Nos últimos meses, atendeu por telefone e videoconferência, tirou dúvidas e orientou gestores, professores e, até mesmo, pais de alunos. Em alguns casos, participou de lives transmitidas para as famílias, dizendo que a situação seria superada e esse período, no futuro, recuperado.
Esse contato foi responsável para que tivesse contato com experiências transformadoras que enriqueceram o ensino híbrido ao redor do Brasil.
“Exemplos lindos, como o de gestores que fizeram contato com emissoras de rádio de suas cidades e reservaram, diariamente, uma hora da programação para exposição do conteúdo; e, até mesmo, professores que conseguiam transmitir os conteúdos ao aluno, com ajuda dos vizinhos da casa do estudante”, relata.
Desmistificar o ensino híbrido
Ao citar exemplos colhidos na adaptação ao isolamento social, a professora reforça um ponto que, em muitos casos, é deixado de lado, quando se fala em ensino híbrido.
“Eu sempre trabalho com três afirmações: informação não é conhecimento; memória não é inteligência; e tecnologia não é pedagogia”, pontua.

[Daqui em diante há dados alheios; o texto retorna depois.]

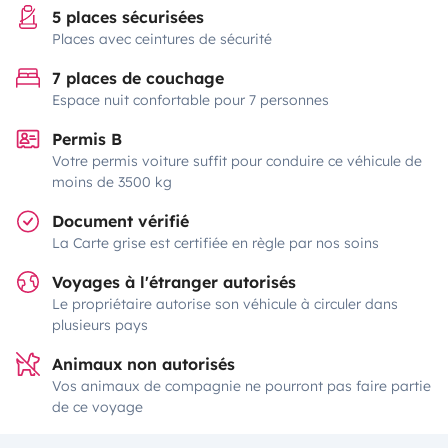
5 places sécurisées
Places avec ceintures de sécurité
7 places de couchage
Espace nuit confortable pour 7 personnes
Permis B
Votre permis voiture suffit pour conduire ce véhicule de
moins de 3500 kg
Document vérifié
La Carte grise est certifiée en règle par nos soins
Voyages à l'étranger autorisés
Le propriétaire autorise son véhicule à circuler dans
plusieurs pays
Animaux non autorisés
Vos animaux de compagnie ne pourront pas faire partie
de ce voyage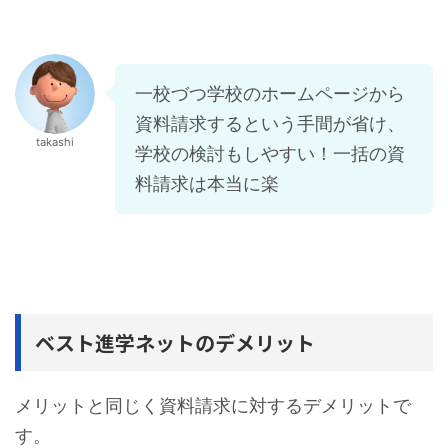
一校づつ学校のホームページから
資料請求するという手間が省け、
takashi
学校の検討もしやすい！一括の資
料請求は本当に楽
ベスト進学ネットのデメリット
メリットと同じく資料請求に対するデメリットで
す。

Essa premissa de Fini alerta para uma situação bastante comum no ambiente educacional. Nos últimos tempos, diante do inegável avanço, há uma tendência de relacionar as possibilidades de ensino híbrido, obrigatoriamente, à devices, plataformas e interfaces tecnológicas de última geração.
“É preciso olhar além: a essência está muito mais ligada ao planejamento pedagógico, tanto que não é só na internet, é possível fazer com rádio, com a televisão – a ideia é ampliar (e não substituir) as capacidades presenciais”, afirma.
A observação chama a atenção para um outro desafio que a professora assumiu, como presidente do conselho deliberativo da TV Escola, uma verdadeira instituição nacional que pode ser multiplicadora dessas propostas.
Nesse sentido, os bons exemplos que já são colhidos ao redor do país estão relacionados a gestores e professores que conseguiram, através de histórias de protagonismo, estabelecer o equilíbrio entre instituição, conteúdo, professores, família e tecnologia.
Outra característica interessante sobre o blended earning é, justamente, a ausência de um modelo fixo de implementação. O desenvolvimento tem sido aplicado de acordo com a realidade e a necessidade de cada núcleo escolar. E, sempre, é indispensável que a formação dos professores receba a atenção necessária para que eles possam ser facilitadores desse processo.
Para 2021, pensando já na organização do ano letivo, Maria Inês observa que a modalidade do ensino híbrido assume um papel de plataforma ideal para o professor organizar a reposição de conteúdos, referentes ao período em que as aulas foram interrompidas. E, de certa forma, isso vai acontecer naturalmente.
“Mesmo que não assumam, as instituições de ensino vão utilizar o ensino híbrido – e, na minha opinião, não estou falando apenas dos anos de 2020 e 2021, mas, também, das atividades em 2022 –, é um caminho sem volta e não algo que poderemos decidir se queremos ou não”, conclui.